With the announcement of AWS Cognito, they appear to have significantly simplified the set of mobile backend services (MBaaS) that burden and distract developers that are targeting the largest growth area in computing. From what I’ve read and discussed with colleagues that follow mobile, this set of services is considered to be very strong.
With the announcement of AWS CloudWatch Logs, they highlighted the importance of constantly monitoring and measuring systems for performance and insight. But as I walked the showfloor after the keynote, passing by multiple companies that offered SaaS-based logging services, it left me wondering about their long-term existence. I was glad to see Loggly directly address the announcement, highlighting their advanced capabilities. Loggly is a company that impressed me with not only their technology, but the thoughtfulness of their services to solve difficult customers problems. Still, I wonder if the AWS ecosystem will always be a group of temporary companies, just waiting for AWS to displace them one-by-one as they show customer growth. Platform economics vs. feature economics.

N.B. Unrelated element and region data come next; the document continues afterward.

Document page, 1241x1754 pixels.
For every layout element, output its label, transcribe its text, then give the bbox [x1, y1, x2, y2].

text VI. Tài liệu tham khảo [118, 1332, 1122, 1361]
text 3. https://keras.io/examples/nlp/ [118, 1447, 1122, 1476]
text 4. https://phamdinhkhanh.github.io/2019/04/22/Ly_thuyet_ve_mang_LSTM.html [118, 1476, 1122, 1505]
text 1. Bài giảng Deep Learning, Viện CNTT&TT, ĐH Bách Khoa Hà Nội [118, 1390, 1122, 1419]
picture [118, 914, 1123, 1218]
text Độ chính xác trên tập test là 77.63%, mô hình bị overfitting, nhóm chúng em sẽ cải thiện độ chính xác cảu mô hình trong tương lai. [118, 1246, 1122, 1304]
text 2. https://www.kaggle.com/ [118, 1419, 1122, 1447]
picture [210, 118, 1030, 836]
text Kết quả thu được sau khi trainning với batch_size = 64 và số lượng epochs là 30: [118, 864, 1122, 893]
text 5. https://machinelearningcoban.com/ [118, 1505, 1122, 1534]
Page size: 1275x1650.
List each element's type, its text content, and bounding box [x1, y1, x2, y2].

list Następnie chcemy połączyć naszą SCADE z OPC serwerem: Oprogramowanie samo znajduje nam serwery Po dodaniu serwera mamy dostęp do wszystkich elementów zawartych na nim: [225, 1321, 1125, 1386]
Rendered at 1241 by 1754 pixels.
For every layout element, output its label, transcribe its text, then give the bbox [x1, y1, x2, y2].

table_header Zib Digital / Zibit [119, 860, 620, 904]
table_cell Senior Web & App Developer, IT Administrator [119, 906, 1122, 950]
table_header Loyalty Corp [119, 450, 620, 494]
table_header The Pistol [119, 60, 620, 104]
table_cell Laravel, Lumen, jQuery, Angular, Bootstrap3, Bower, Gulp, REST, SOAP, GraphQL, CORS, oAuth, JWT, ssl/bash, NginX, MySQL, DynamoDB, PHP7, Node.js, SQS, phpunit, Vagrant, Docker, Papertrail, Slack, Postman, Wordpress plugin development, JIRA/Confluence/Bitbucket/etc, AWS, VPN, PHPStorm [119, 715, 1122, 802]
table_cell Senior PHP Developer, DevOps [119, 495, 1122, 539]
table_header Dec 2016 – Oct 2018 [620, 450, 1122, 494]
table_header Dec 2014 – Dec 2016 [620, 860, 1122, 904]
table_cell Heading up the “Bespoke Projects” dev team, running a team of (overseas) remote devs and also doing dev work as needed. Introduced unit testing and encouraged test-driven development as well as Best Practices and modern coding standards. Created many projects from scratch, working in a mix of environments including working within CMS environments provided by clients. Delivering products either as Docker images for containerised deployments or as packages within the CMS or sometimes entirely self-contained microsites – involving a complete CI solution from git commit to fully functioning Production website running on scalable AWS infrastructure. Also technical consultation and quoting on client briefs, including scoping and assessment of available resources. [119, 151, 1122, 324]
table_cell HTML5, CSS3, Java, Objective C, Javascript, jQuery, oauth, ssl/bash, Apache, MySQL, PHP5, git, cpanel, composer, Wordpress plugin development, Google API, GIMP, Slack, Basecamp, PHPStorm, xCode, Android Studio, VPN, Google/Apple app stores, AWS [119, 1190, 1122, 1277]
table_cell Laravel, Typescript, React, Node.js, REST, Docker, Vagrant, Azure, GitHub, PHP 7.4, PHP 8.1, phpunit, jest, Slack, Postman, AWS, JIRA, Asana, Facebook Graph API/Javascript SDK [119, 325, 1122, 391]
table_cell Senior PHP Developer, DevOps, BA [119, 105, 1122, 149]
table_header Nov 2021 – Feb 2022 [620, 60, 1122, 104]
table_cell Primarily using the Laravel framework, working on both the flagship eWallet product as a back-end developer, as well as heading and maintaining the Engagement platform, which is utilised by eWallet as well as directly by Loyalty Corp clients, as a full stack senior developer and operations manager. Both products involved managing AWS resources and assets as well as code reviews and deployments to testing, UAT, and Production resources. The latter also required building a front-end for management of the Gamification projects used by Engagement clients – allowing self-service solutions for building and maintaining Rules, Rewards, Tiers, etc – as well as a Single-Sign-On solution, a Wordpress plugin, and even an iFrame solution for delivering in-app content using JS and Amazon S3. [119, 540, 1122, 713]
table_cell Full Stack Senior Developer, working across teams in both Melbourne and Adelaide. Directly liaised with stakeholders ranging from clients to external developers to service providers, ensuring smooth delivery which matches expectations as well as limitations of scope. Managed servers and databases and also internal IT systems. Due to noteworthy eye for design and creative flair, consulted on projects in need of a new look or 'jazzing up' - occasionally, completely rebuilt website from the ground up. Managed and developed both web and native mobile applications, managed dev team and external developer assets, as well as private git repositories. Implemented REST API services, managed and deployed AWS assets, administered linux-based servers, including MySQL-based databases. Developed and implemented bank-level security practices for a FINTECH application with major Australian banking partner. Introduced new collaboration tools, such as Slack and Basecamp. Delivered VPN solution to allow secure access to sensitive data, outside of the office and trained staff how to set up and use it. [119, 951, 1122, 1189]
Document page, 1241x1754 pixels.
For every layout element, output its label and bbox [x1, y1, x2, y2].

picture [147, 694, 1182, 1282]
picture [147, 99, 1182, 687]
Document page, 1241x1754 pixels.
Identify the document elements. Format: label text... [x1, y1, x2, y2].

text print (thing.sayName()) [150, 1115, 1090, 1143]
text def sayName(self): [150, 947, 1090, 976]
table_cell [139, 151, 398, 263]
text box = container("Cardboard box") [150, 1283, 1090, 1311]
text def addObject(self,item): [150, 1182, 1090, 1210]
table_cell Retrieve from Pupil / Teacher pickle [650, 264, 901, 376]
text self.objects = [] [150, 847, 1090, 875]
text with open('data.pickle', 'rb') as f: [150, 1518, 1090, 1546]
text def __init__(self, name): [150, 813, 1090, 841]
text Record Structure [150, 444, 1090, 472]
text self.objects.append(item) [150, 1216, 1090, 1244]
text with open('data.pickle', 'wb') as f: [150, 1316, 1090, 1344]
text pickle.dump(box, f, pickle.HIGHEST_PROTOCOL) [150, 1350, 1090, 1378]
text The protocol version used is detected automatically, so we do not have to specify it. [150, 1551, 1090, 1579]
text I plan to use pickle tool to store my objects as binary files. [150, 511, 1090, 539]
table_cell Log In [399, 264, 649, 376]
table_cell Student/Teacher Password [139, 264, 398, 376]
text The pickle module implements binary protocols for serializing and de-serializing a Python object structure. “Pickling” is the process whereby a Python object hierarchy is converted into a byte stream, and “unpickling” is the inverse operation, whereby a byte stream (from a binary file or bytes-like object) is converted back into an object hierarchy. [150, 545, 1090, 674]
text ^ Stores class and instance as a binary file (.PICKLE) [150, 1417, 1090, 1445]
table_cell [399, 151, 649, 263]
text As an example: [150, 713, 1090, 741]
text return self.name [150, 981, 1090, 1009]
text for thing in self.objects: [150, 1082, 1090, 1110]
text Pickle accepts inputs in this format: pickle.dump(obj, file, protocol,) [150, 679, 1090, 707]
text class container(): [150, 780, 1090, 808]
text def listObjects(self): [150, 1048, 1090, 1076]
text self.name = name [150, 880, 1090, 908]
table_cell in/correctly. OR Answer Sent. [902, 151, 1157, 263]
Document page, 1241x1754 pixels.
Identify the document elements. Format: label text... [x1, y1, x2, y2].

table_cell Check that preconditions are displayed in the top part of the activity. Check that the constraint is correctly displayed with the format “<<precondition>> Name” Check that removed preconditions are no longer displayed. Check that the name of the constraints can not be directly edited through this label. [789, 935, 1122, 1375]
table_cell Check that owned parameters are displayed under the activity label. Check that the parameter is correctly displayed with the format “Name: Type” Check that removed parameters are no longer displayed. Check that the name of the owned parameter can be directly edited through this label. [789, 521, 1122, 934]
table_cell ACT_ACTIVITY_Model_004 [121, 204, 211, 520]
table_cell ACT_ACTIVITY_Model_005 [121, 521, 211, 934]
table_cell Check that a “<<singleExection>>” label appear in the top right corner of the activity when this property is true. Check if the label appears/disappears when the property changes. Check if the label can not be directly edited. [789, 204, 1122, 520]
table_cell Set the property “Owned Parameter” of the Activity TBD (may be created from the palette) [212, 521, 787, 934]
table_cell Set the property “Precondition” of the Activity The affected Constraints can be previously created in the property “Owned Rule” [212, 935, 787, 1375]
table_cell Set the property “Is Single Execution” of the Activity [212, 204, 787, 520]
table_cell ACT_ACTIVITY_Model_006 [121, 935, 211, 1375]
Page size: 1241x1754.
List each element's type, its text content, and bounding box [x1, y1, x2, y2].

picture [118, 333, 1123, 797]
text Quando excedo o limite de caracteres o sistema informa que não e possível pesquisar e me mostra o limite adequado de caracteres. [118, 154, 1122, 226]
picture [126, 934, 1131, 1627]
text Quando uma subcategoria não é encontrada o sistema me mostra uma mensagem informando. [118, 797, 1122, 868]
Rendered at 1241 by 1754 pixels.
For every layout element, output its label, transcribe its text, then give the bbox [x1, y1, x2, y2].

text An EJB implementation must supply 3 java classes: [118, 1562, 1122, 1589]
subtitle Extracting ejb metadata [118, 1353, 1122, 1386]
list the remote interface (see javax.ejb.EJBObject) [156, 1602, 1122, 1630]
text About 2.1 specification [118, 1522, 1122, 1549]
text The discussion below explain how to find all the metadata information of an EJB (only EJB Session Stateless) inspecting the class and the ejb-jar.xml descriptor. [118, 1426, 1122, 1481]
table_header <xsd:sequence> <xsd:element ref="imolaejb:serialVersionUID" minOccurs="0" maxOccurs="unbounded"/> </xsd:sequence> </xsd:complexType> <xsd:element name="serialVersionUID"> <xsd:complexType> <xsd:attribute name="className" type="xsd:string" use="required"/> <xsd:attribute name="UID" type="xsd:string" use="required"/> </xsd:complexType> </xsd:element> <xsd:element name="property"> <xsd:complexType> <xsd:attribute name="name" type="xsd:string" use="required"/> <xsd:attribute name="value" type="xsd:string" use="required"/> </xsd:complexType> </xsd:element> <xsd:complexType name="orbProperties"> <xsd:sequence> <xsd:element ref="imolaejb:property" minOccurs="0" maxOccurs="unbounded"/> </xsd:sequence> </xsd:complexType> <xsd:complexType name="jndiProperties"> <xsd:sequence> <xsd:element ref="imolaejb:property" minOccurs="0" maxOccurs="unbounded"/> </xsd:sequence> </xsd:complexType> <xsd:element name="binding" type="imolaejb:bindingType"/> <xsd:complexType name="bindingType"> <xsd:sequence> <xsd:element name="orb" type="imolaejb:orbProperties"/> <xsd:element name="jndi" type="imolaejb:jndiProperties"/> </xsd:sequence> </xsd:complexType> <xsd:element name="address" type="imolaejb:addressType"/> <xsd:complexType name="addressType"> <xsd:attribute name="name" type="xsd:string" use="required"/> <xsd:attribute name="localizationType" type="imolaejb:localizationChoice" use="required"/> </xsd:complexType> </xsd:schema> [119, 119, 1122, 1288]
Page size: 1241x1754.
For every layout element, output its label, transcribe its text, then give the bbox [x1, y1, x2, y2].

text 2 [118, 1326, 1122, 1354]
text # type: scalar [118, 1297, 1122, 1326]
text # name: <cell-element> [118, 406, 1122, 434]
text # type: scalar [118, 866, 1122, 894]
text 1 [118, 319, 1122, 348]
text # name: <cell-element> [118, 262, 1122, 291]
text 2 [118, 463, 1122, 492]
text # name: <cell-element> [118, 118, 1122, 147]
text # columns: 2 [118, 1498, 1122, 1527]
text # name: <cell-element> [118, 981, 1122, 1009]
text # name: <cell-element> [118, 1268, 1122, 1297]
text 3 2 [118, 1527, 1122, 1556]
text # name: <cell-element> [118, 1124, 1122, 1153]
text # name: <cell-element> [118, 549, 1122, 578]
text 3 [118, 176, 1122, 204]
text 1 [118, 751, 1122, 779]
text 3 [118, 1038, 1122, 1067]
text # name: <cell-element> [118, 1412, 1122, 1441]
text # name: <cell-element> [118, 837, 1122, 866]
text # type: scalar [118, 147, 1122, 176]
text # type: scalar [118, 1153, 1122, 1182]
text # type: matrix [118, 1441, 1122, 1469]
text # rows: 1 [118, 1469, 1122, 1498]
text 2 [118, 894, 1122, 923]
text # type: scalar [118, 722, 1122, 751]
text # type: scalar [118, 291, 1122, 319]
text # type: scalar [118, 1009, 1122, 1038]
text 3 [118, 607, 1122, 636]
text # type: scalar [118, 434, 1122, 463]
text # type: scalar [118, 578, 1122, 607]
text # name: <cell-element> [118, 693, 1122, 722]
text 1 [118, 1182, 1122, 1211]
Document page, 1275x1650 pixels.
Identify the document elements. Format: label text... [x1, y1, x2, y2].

AWS continued to expand their ecosystem coopetition with the Zocalo announcement. If you’re Box.net, Dropbox or one of the many companies offering Enterprise File Sync & Share (EFSS), the day of reckoning has come to figure out that monetization model.[Disclosure: My employer EMC, owns Syncplicity, which provides EFSS services, but has pivoted to enable the service as a hybrid of on-prem and off-prem capabilities, reducing (or eliminating) the reliance on AWS.] The Zocalo service is still v1.0, and is not without faults or limitations, but it does signal a new level of economics across the AWS ecosystem.
Box.net responded to the Zocalo announcement with a new “uncapped” plan for businesses, highlighting that the cost of storage “has become negligible”. When you pair that response with the AWS announcement that SSD-backed EBS volumes are the new default, it seems to be a signal to the market that the cost of spinning rust is now $0.00 and that all-flash (or all-SSD) is the new normal. The economic tipping point of volume SSD/Flash has been reached, with or without all the advanced space-reduction capabilities, such as deduplication, compression or clones. This trend is already beginning to play out in the Enterprise on-prem marketplace.
Overall it was an interesting show. As the 800 lb. gorilla, AWS tends to set the trends for Cloud Computing. It continues to innovate, but the tone is very different than even a few years ago. The new focus on Enterprise is obviously focused on larger budgets and revenue streams, but Enterprise customers tend to be more demanding of complex capabilities. Will this shift make AWS overly complex, or slower to add new features? Are they capable of being laser-focused on Start-Ups, Enterprise and the Mobile Ecosystem all at the same time, or will we see other Cloud providers being to erode certain segments (Microsoft Azure or VMware vCHS – Enterprise; Google Compute Engine – Startups, Media, Mobile)?